Simon Boccanegra ist je nach Zählung Verdis 21. Oper, wenn man die erste Fassung von 1857, und Verdis 27., wenn man die zweite von 1881 meint. Auf jeden Fall ist Simon Boccanegra eines von Verdis Opernschmerzenskindern. Die Geschichte aus dem mittelalterlichen Genua ist düster, das Textbuch stammt von Piave, der für Verdi auch Rigoletto und Traviata schrieb. Die Uraufführung in Venedig wurde ein Fiasko. Ein Vierteljahrhundert später machte sich Verdi mit Otello-Librettist Boito an eine Überarbeitung. Aber auch in der 1881er-Fassung, zehn Jahre nach Aida, sind Arien und Cabaletten rar, bleibt der finstere Prolog, stehen vier große Männerrollen gegen die prima donna. Die Solonummern sind Gift für jedes Wunschkonzertprogramm. Berühmt sind die Meeresschilderungen im 1. und 3. Akt, die Jader Bignamini mit viel Gefühl aus dem Orchester der Deutschen Oper hervorlockt.

Auf das Meer verzichetet der russische Regisseur Vasily Barkhatov ganz.

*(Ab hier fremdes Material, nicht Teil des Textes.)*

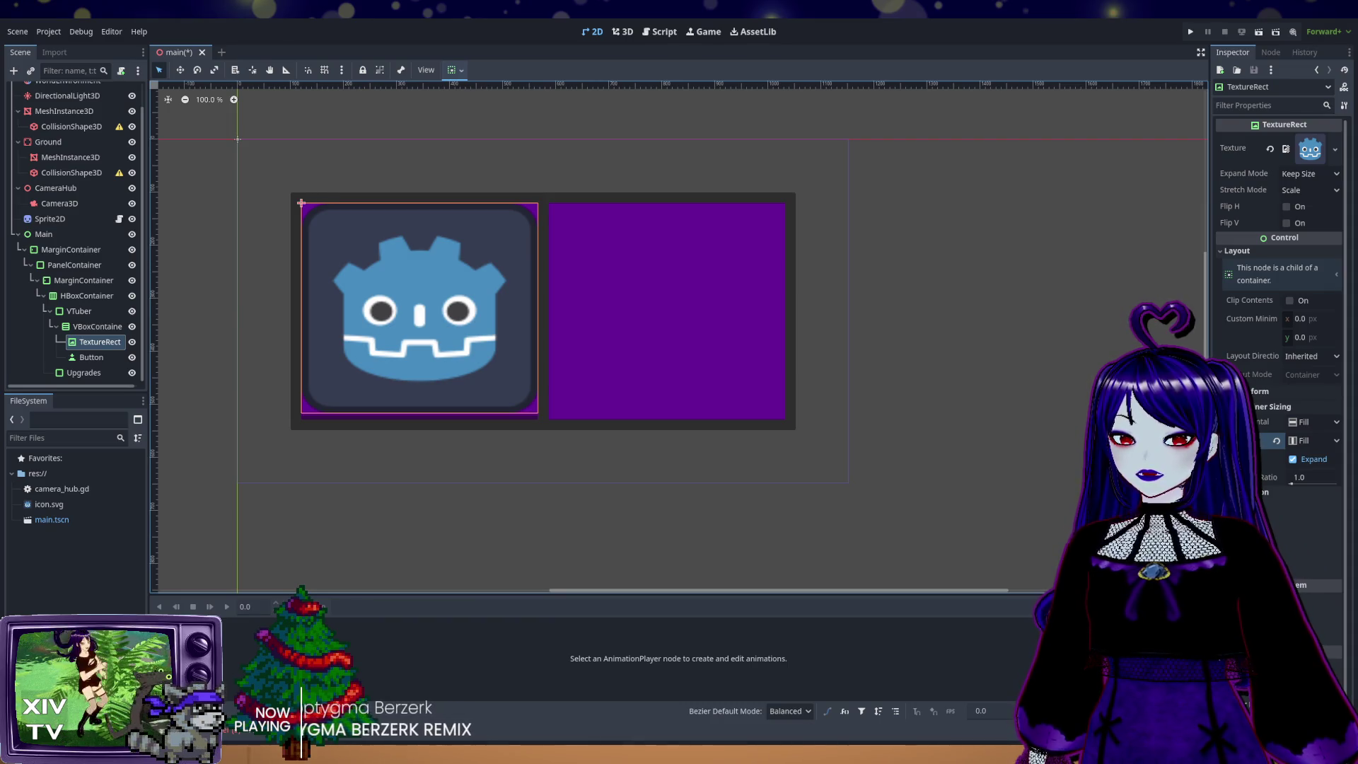
left_click(91, 357)
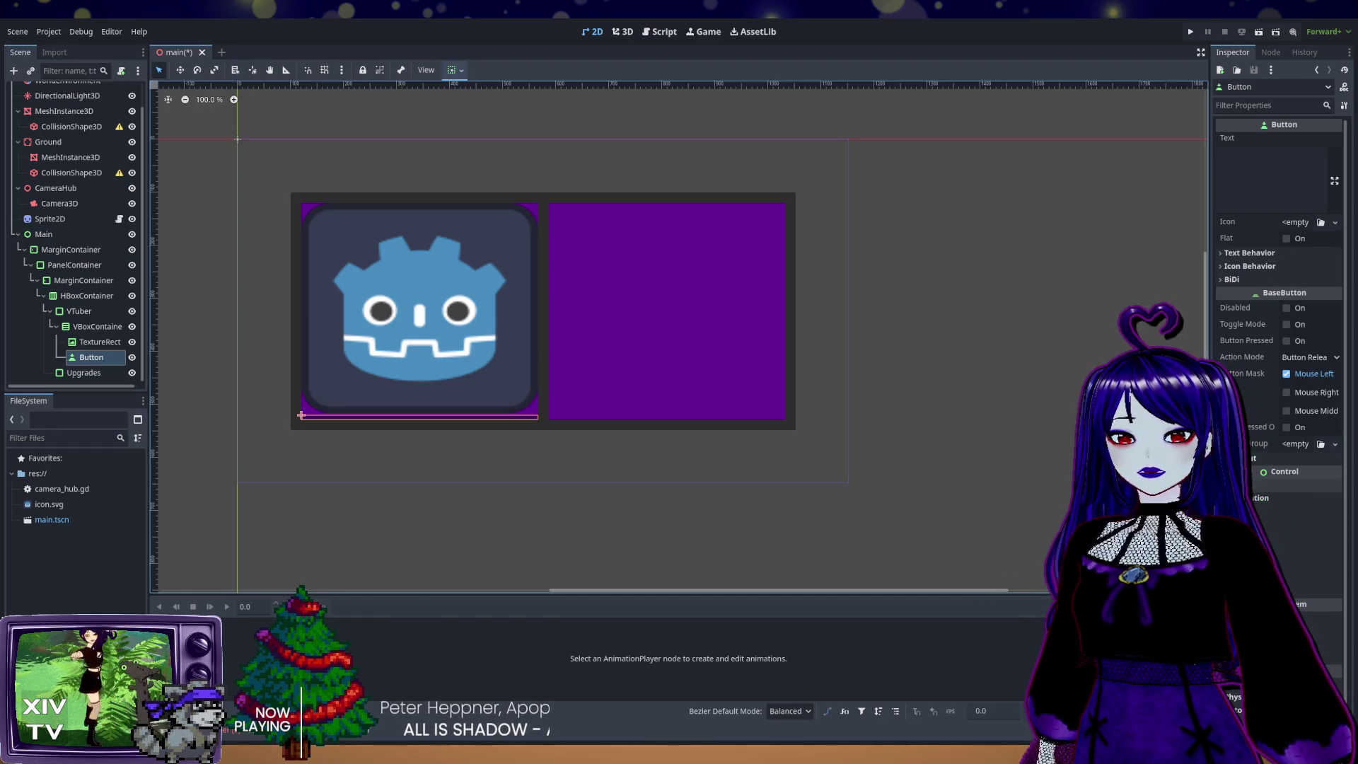
Step: Turn on Vertical Expand in the Button's Container Sizing
left_click(1260, 498)
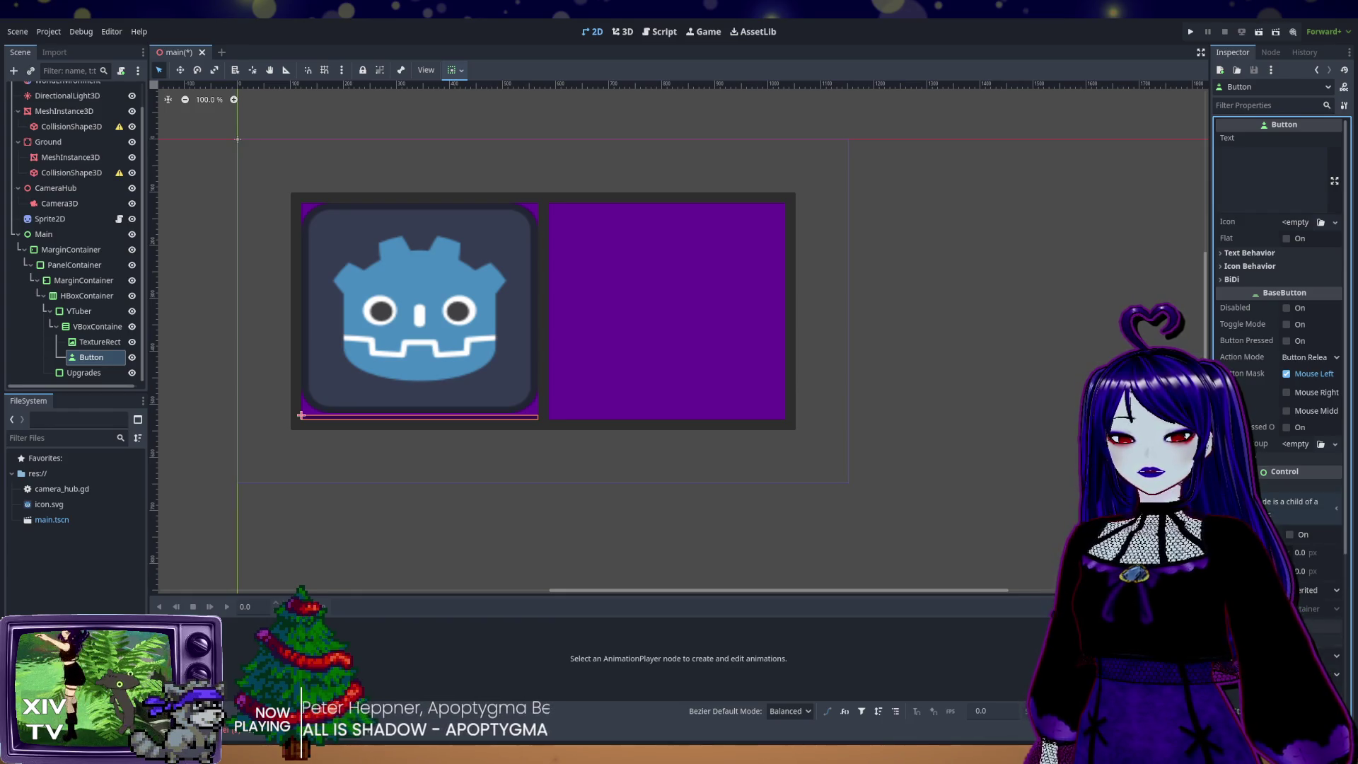
scroll(1274, 425, "down", 5)
left_click(1300, 540)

Dafür sieht der Zuschauer in aller Ausführlichkeit den für Freund und Feind tödlichen Politbetrieb. Die geschickt eingesetzte Drehbühne zeigt holzgetäfelte Machträume der Berliner Republik. Aber warm ist hier nur der Holzton. Denn es herrscht kalte Betriebsamkeit, Stehmikros, Personenschutz, das Kamerateam, kundig dirigiert von der PR-Dame. Barkhatov präsentiert seinen Boccanegra (den Edelbariton George Petean), flankiert von Regalmetern und Sitzgelegenheiten, als Staatslenker, nie als liebenden Vater. Diese Inszenierung konzentriert sich auf die Mechanismen der Macht, die inneren Dramen überlässt Barkhatov Verdis Musik. Das ist ein Manko. Hausmädchen (Kellnerrock, Schürze, Bluse) schweben stummen Geistern gleich durchs Palastzimmer. Sehr faszinierend, sehr bildfixiert.

Simon Boccanegra Berlin Deutsche Oper Vasily Barkhatov

Wenig Dramaturgie. Wenig menschliches Drama. Sehr wenig musikfixiert.

Auf der von Betonstützen getragenen Galerie lungert schlecht motivierte Protestjugend (die ausssieht wie aus dem hessnatur-Katalog, Olga Shaishmelashvili). Die Machtelite beschäftigt sich mit gediegenen Stehempfängen und ist dabei kostümiert, als käme sie direkt von Deiters in den Rathauspassagen. Einiges ist schlecht gemacht. Dass Simone den Fiesco im 3. Akt minutenlang nicht erkennt, wenn er in ausreichend Licht fünf Meter neben ihm steht, ist ein Schmarrn. Manche Details sind lieblos (und unnötig) am Libretto vorbeiisnzeniert.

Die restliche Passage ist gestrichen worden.